No, in fact, the Vikings gave the rest of the NFL a blueprint to beat the Cowboys.
Not every team can execute at the necessary level to beat Dallas — the Vikings came close but weren’t able to pull it off themselves— but Minnesota’s performance should be closely studied by the Seahawks, Redskins, and even teams like the Buccaneers and Eagles, because it should be highly useful down the stretch and in the NFC playoffs.
The Vikings had a formula to win on both the offensive and defensive ends Thursday, but they were able to execute only on the latter.
But make no mistake, the Vikings’ exposed some major problems with the Cowboys.
The biggest: Dallas’ lack of a viable pass rush.
The Vikings’ offensive line is battered and broken. They’re beyond signing guys off the street at this point — those guys are getting injured too. One of the NFL’s best front fives has turned into one of the league’s worst — if not the worst — in the span of a few weeks thanks to a horrific stretch of luck.
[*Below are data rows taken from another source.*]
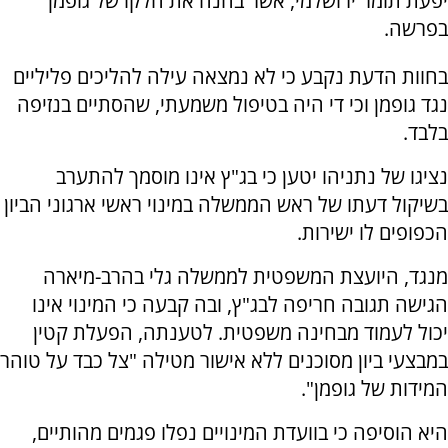
יפעת תומר ירושלמי, אשר בחנה את חלקו של גופמן
בפרשה.
בחוות הדעת נקבע כי לא נמצאה עילה להליכים פליליים
נגד גופמן וכי די היה בטיפול משמעתי, שהסתיים בנזיפה
בלבד.
נציגו של נתניהו יטען כי בג"ץ אינו מוסמך להתערב
בשיקול דעתו של ראש הממשלה במינוי ראשי ארגוני הביון
הכפופים לו ישירות.
מנגד, היועצת המשפטית לממשלה גלי בהרב-מיארה
הגישה תגובה חריפה לבג"ץ, ובה קבעה כי המינוי אינו
יכול לעמוד מבחינה משפטית. לטענתה, הפעלת קטין
במבצעי ביון מסוכנים ללא אישור מטילה "צל כבד על טוהר
המידות של גופמן".
היא הוסיפה כי בוועדת המינויים נפלו פגמים מהותיים,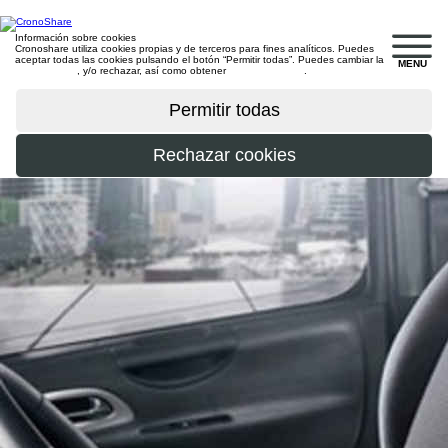
Información sobre cookies
Cronoshare utiliza cookies propias y de terceros para fines analíticos. Puedes
aceptar todas las cookies pulsando el botón “Permitir todas”. Puedes cambiar la
MENU
configuración
, y/o rechazar, así como obtener
más información
.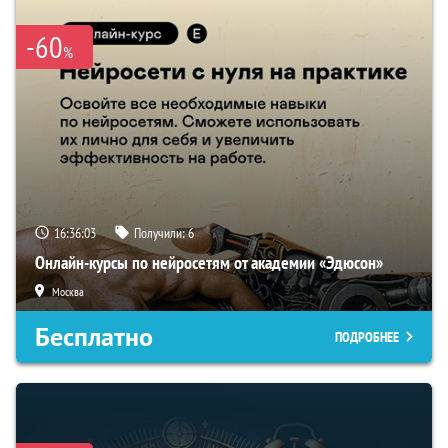
-60
%
16:36:02
Получили:
6
Онлайн-курсы по нейросетям от академии «Эдюсон»
Москва
Бесплатно
ПОДРОБНЕЕ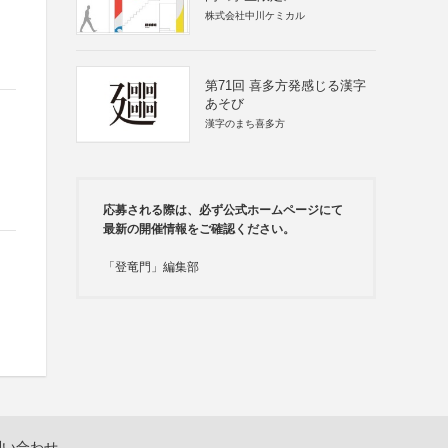
株式会社中川ケミカル
第71回 喜多方発感じる漢字
あそび
漢字のまち喜多方
応募される際は、必ず公式ホームページにて
最新の開催情報をご確認ください。
「登竜門」編集部
問い合わせ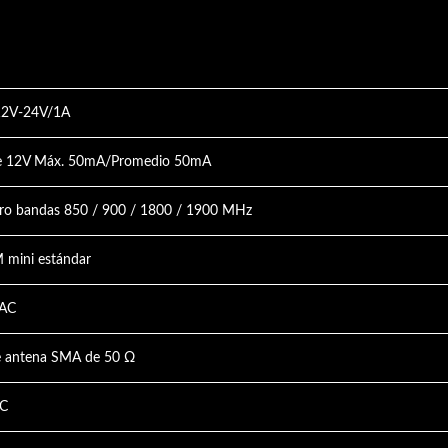
12V-24V/1A
léfono De Servicio De
de 12V Máx. 50mA/Promedio 50mA
Ascensor
Video Intercomunica
o bandas 850 / 900 / 1800 / 1900 MHz
M mini estándar
AC
de antena SMA de 50 Ω
°C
But the Cowboys sacked Sam Bradford only three times Thursday night, and far more often than in recent weeks, they allowed the quarterback to throw with a clean pocket.Minnesota’s running backs and receivers did little to help capitalize on those newfound opportunities — and Bradford did miss a handful of throws — but for a more capable team, the opportunity to score 30-plus points against the Cowboys’ defense was there.
Even when the Cowboys rushed five, they weren’t guaranteed to get pressure on the Vikings’ quarterback — most teams in recent weeks have been able to find themselves in Bradford’s lap within a few beats with only three- or four-man rushes.
This was not a magical turnaround by the Vikings’ offensive line — they still folded under marginal pressure at times Thursday — this was the byproduct of a limp Dallas pass rush.
It was most obvious in the final 2:09 of the game, when Bradford, down 17-9, was able to work with a clean pocket or elude half-pressure with his feet on a roll-out (a concept Minnesota should have used earlier) to complete six straight passes, setting up a potential game-tying touchdown. (Minnesota score but failed to convert the two-point try.)
The Cowboys didn’t do a thing to stop Bradford from driving down the field in those final two minutes. More capable offenses and quarterbacks had to notice what tempo did to the Cowboys defense Thursday. They have to be salivating.